Task goal:
Below are some entries. Copy each line that holds the string "LIST".

(Source records)
┌────────

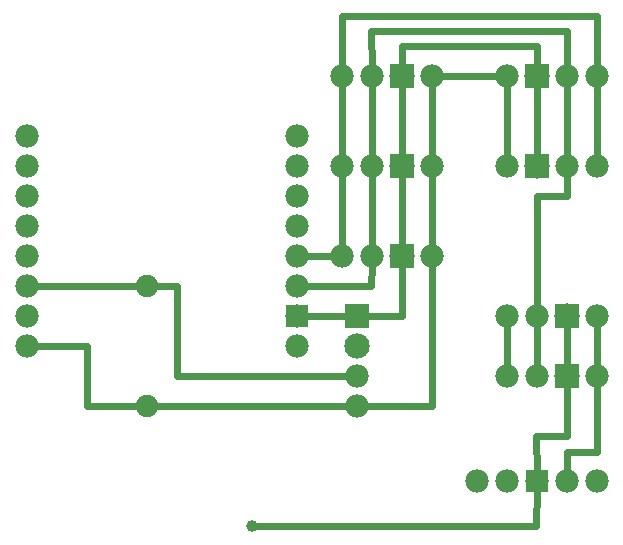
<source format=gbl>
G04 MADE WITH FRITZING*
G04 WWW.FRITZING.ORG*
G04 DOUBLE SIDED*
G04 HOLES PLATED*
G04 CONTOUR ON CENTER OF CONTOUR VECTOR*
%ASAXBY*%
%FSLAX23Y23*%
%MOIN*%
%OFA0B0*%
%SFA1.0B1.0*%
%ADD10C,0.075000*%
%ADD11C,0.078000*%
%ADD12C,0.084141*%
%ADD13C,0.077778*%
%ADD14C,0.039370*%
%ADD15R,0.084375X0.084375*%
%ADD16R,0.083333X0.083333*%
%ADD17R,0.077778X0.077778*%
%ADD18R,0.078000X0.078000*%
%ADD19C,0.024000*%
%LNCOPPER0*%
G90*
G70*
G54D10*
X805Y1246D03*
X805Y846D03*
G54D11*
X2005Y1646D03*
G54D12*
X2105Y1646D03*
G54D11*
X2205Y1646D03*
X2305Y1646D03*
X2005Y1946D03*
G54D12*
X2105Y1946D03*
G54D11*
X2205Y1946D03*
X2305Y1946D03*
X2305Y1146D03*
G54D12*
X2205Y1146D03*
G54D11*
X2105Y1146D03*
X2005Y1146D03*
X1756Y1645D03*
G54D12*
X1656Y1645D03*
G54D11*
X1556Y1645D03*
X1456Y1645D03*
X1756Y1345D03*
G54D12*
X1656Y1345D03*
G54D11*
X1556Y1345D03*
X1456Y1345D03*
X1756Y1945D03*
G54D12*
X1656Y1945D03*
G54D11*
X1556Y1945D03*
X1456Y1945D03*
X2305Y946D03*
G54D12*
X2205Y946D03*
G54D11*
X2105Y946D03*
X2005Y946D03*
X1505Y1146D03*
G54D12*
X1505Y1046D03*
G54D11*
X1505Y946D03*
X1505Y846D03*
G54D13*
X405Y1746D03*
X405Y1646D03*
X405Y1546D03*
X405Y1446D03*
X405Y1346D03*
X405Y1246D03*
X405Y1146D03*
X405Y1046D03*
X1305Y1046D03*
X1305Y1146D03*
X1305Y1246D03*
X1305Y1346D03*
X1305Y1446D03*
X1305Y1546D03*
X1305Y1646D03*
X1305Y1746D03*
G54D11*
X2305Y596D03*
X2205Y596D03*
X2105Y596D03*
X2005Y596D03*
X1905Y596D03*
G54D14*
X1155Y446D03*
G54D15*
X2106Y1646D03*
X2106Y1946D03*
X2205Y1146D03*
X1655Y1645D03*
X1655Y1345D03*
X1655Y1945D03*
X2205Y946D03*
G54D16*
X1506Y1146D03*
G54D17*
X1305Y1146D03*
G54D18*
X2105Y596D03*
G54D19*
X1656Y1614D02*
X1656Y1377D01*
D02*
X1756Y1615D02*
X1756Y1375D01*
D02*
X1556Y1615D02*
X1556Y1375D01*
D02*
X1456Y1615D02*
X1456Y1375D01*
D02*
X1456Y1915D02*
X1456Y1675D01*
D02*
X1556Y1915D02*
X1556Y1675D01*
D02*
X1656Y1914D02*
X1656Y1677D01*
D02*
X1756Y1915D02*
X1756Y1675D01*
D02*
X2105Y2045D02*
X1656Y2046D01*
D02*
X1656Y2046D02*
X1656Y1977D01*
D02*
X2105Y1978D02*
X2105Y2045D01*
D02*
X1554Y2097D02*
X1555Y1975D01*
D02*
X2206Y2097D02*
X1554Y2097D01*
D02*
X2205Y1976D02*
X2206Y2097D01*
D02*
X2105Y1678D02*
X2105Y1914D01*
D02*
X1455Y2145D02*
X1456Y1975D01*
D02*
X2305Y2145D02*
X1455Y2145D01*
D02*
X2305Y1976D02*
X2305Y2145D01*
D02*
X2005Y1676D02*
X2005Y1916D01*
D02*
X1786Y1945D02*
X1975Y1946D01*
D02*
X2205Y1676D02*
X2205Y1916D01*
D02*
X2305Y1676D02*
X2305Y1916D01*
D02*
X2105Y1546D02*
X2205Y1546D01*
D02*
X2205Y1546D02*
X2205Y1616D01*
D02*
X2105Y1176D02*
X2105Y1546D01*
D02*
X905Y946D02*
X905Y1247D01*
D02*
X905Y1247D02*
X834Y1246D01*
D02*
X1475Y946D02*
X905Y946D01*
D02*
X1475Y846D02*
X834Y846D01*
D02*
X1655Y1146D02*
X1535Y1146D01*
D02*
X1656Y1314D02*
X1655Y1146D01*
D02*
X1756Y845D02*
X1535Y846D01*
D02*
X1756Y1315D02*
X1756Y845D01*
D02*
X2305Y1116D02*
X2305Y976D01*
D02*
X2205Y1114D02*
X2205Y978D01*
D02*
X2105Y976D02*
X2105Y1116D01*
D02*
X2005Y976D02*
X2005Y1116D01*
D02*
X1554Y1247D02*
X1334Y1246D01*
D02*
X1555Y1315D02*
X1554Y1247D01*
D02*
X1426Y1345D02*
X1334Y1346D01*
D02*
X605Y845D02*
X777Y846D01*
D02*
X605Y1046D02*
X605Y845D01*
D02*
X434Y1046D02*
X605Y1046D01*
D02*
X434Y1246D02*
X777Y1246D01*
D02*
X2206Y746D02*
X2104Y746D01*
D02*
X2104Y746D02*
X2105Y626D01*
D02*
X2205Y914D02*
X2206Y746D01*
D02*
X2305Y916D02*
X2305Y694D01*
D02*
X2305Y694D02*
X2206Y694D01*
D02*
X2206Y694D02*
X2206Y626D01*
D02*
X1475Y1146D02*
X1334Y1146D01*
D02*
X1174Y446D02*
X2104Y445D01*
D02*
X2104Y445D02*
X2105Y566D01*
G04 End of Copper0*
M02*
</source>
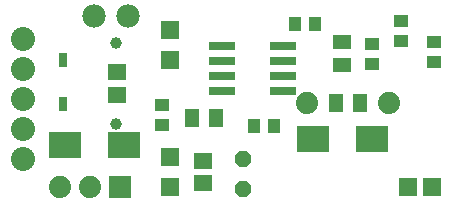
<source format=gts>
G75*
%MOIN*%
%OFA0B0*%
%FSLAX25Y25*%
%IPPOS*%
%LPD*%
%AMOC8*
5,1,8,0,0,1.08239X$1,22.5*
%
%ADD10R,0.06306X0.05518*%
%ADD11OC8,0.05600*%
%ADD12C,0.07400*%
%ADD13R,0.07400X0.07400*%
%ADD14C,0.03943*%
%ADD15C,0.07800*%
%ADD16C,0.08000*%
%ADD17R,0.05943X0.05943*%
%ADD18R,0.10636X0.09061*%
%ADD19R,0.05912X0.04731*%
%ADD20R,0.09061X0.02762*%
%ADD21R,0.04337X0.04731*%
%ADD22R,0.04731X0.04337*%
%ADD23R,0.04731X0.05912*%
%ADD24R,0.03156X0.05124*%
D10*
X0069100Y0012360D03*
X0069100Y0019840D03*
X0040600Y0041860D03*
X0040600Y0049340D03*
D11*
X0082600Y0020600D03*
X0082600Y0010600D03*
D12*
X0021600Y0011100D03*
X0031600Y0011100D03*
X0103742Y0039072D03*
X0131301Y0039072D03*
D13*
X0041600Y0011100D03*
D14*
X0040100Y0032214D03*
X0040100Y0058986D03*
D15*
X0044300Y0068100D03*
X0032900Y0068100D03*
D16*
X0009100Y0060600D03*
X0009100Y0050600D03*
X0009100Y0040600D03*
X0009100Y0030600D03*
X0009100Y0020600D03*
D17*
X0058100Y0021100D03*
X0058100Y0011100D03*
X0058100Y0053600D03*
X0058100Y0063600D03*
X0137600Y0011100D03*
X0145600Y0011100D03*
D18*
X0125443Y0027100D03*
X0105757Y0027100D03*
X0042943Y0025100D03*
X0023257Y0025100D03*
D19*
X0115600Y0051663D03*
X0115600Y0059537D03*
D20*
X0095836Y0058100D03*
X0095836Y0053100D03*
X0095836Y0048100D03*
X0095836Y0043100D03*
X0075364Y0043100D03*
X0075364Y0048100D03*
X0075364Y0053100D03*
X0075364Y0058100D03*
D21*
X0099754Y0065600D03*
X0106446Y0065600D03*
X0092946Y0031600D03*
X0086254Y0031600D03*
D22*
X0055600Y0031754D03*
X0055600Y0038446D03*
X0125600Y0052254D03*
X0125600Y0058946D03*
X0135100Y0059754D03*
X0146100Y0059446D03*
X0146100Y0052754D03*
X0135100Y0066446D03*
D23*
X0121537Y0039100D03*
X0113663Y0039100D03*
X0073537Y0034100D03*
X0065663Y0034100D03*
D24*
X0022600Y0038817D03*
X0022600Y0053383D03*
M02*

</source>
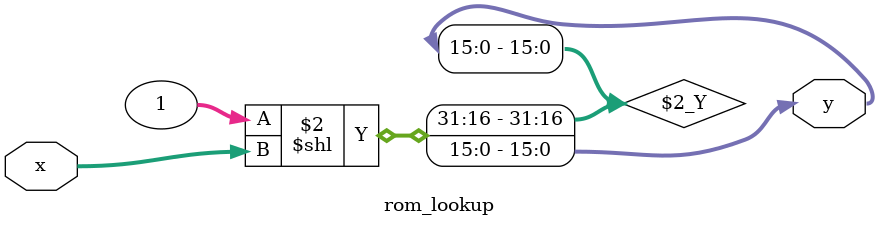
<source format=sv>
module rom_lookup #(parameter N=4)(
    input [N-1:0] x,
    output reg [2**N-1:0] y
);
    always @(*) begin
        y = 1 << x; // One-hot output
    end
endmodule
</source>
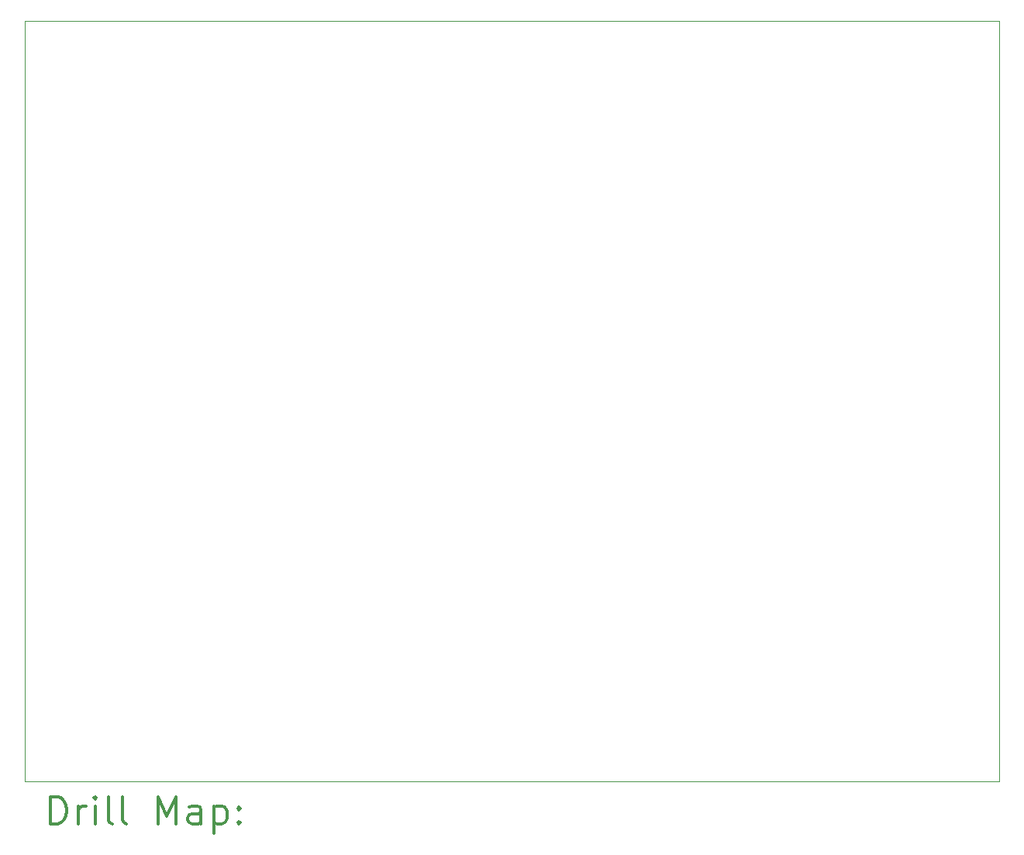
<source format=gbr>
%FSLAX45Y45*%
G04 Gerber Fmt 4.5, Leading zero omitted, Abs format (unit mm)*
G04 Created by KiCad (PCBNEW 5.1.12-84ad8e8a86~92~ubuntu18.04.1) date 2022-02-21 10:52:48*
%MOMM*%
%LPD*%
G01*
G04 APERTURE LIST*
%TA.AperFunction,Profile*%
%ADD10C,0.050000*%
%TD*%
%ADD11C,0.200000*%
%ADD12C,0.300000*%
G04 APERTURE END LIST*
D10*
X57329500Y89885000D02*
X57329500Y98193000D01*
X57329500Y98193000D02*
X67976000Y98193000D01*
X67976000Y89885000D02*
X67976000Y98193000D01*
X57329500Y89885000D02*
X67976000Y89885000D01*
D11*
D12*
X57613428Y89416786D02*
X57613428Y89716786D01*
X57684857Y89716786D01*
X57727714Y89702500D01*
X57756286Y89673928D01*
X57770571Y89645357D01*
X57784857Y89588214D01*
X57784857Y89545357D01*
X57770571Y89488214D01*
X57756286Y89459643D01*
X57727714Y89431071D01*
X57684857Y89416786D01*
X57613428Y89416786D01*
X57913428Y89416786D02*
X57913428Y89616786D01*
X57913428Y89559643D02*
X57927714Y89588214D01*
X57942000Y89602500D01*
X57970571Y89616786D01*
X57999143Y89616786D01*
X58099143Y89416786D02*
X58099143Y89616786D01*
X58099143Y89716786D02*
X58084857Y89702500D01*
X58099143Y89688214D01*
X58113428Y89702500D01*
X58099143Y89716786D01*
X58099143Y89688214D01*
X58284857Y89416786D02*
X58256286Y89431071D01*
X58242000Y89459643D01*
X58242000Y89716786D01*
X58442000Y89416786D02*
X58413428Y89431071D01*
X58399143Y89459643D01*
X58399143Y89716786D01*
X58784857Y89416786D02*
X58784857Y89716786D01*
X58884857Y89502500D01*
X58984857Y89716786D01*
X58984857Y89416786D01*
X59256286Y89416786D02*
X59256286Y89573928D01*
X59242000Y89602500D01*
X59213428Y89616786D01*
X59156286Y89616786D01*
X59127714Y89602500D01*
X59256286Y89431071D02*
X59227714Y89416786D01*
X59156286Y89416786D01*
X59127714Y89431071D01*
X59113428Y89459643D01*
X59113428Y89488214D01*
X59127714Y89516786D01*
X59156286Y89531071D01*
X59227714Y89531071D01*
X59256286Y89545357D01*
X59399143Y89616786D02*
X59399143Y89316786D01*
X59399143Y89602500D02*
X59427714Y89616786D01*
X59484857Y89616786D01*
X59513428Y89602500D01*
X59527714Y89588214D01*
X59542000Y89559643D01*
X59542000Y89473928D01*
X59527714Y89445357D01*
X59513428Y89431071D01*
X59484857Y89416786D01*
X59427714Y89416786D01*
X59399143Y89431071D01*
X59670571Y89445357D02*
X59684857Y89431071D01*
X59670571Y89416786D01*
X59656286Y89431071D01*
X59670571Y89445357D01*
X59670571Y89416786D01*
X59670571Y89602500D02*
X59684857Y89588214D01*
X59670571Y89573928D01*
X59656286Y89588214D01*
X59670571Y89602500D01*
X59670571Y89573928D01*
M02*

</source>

└────────

The answer:
G04 APERTURE LIST*
G04 APERTURE END LIST*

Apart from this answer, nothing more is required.